+++ Task material
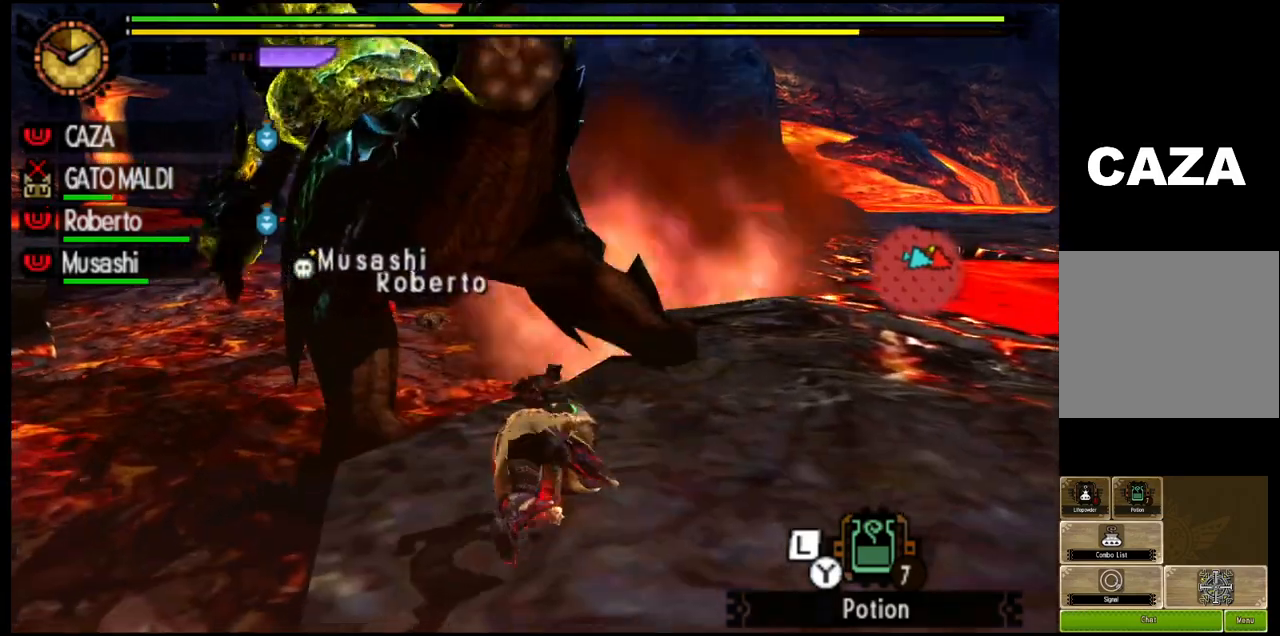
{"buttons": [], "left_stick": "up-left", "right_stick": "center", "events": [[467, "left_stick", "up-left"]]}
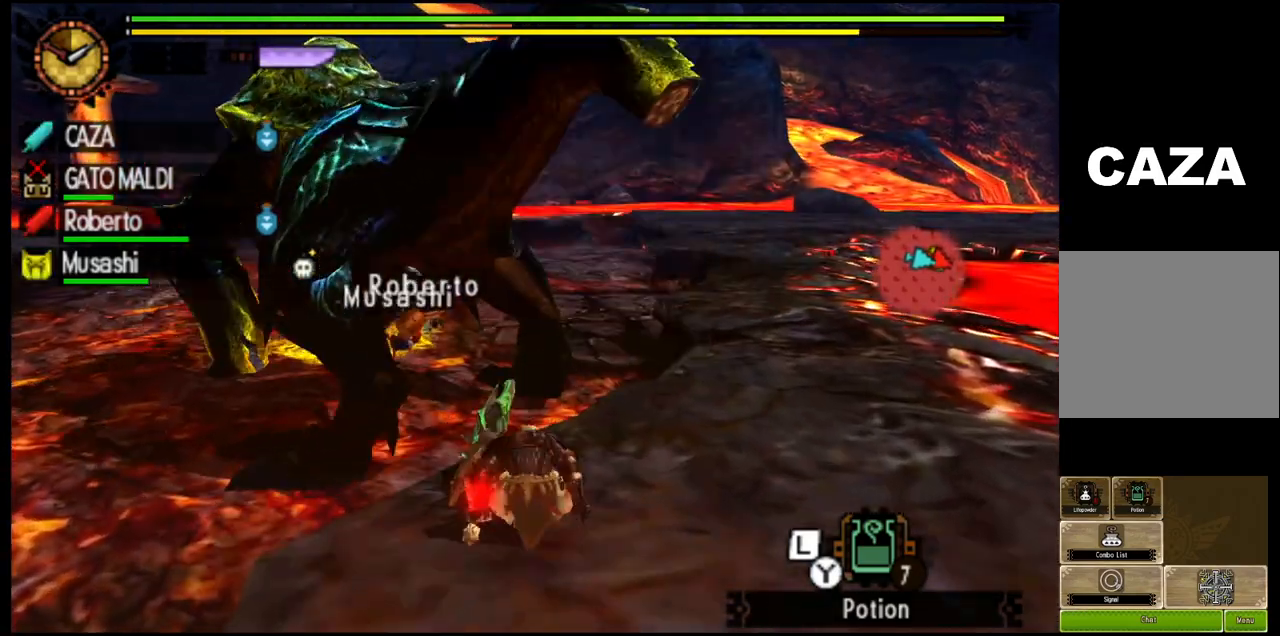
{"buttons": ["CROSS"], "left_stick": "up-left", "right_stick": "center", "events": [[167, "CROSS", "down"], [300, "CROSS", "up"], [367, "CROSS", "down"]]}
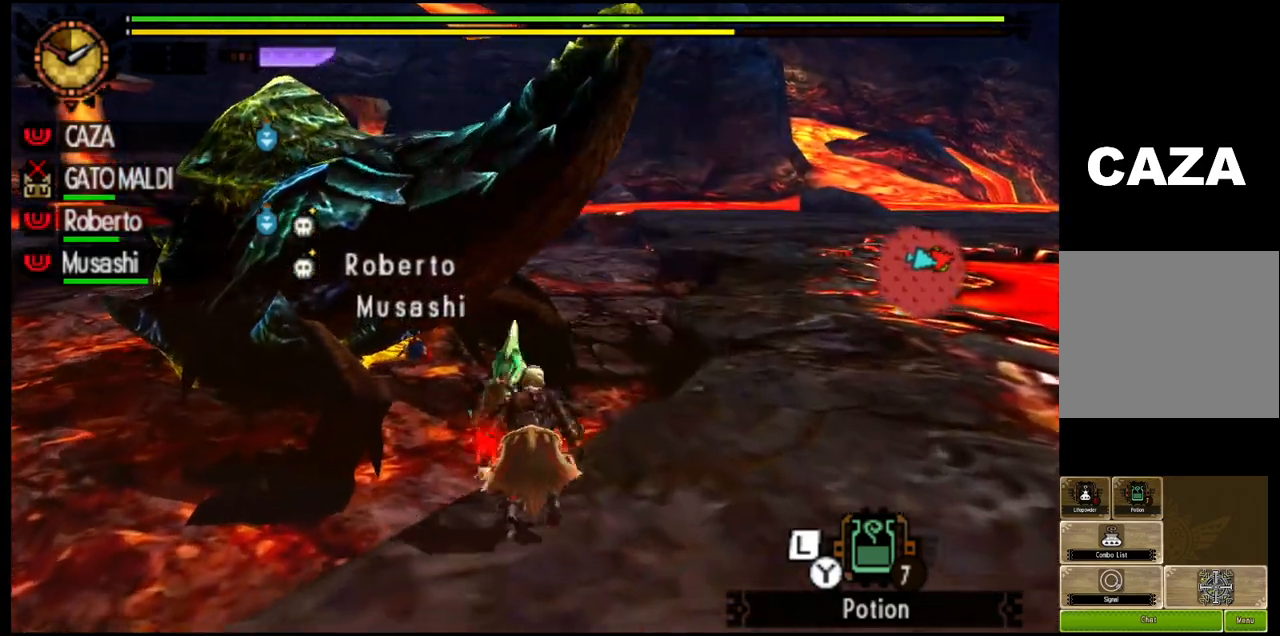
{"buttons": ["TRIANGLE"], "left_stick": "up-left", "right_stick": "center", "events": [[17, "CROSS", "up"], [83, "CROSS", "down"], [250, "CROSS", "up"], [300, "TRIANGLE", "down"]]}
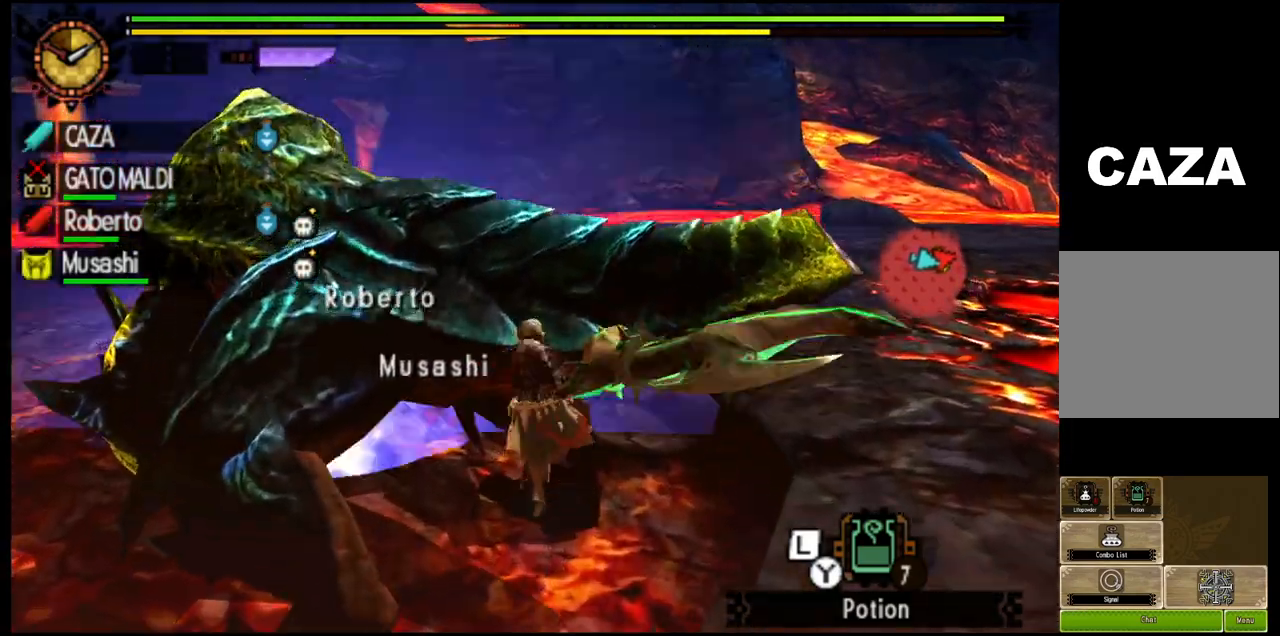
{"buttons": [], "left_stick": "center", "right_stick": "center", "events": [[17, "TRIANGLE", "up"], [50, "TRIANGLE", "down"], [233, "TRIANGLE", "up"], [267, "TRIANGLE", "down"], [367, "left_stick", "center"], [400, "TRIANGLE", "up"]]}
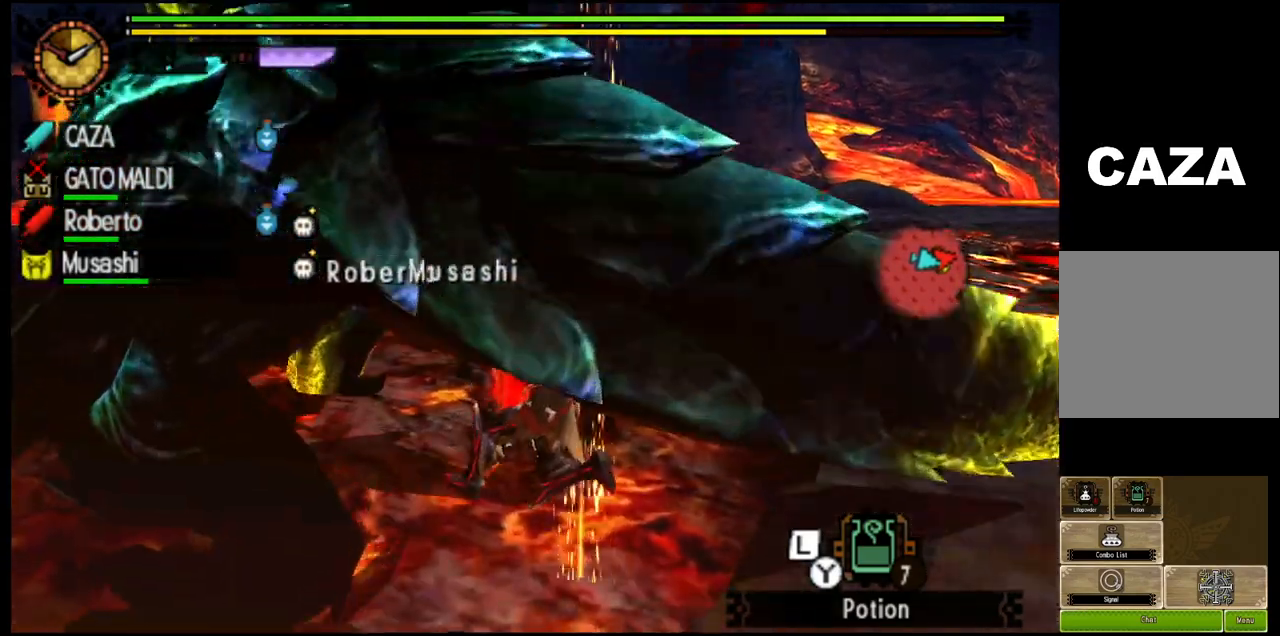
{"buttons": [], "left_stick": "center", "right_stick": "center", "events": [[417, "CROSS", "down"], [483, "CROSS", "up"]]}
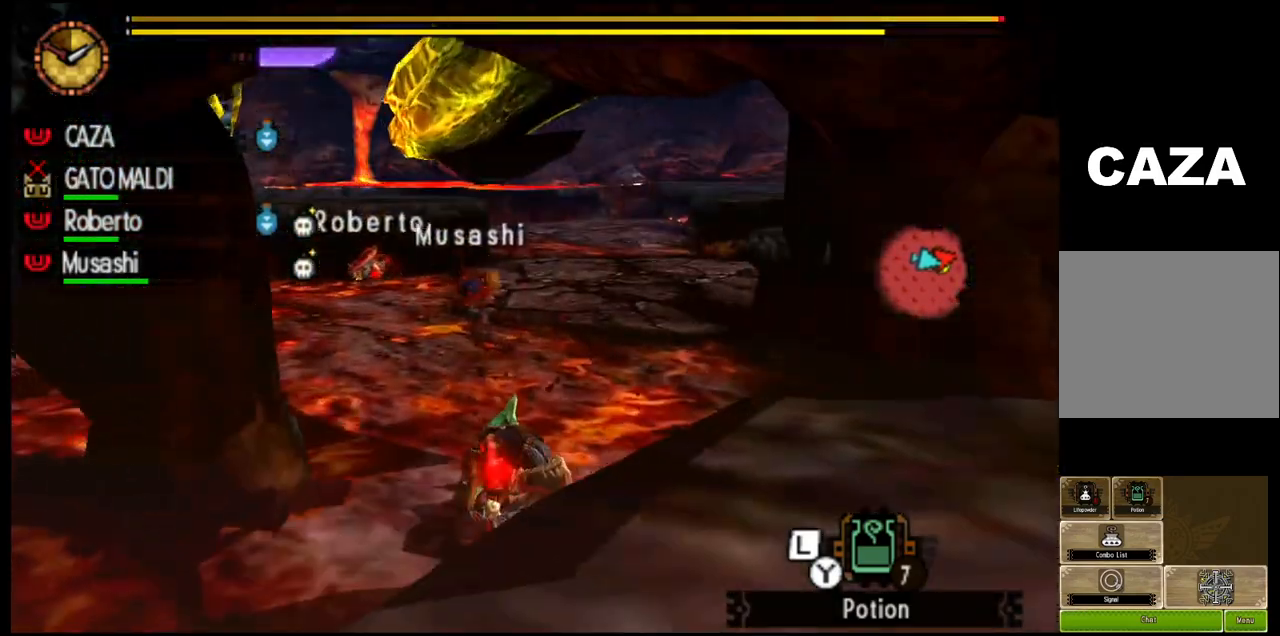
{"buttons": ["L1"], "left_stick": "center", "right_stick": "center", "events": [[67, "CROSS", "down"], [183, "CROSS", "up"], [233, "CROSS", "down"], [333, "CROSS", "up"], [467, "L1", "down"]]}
++++++
■ Task directions: The records above must be repeated exactly, minus their pictures.

■ Answer box:
{"buttons": [], "left_stick": "up-left", "right_stick": "center", "events": [[467, "left_stick", "up-left"]]}
{"buttons": ["CROSS"], "left_stick": "up-left", "right_stick": "center", "events": [[167, "CROSS", "down"], [300, "CROSS", "up"], [367, "CROSS", "down"]]}
{"buttons": ["TRIANGLE"], "left_stick": "up-left", "right_stick": "center", "events": [[17, "CROSS", "up"], [83, "CROSS", "down"], [250, "CROSS", "up"], [300, "TRIANGLE", "down"]]}
{"buttons": [], "left_stick": "center", "right_stick": "center", "events": [[17, "TRIANGLE", "up"], [50, "TRIANGLE", "down"], [233, "TRIANGLE", "up"], [267, "TRIANGLE", "down"], [367, "left_stick", "center"], [400, "TRIANGLE", "up"]]}
{"buttons": [], "left_stick": "center", "right_stick": "center", "events": [[417, "CROSS", "down"], [483, "CROSS", "up"]]}
{"buttons": ["L1"], "left_stick": "center", "right_stick": "center", "events": [[67, "CROSS", "down"], [183, "CROSS", "up"], [233, "CROSS", "down"], [333, "CROSS", "up"], [467, "L1", "down"]]}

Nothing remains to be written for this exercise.